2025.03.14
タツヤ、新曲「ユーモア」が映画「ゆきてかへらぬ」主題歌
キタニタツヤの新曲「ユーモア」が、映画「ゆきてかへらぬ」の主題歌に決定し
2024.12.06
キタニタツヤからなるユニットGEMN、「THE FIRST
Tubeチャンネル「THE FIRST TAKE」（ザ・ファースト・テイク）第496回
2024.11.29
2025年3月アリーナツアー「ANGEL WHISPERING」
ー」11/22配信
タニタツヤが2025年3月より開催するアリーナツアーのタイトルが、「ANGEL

- [Instructions for the task] Reproduce every line of the records above verbatim.

- [Exercise result]
2025.03.14
タツヤ、新曲「ユーモア」が映画「ゆきてかへらぬ」主題歌
キタニタツヤの新曲「ユーモア」が、映画「ゆきてかへらぬ」の主題歌に決定し
2024.12.06
キタニタツヤからなるユニットGEMN、「THE FIRST
Tubeチャンネル「THE FIRST TAKE」（ザ・ファースト・テイク）第496回
2024.11.29
2025年3月アリーナツアー「ANGEL WHISPERING」
ー」11/22配信
タニタツヤが2025年3月より開催するアリーナツアーのタイトルが、「ANGEL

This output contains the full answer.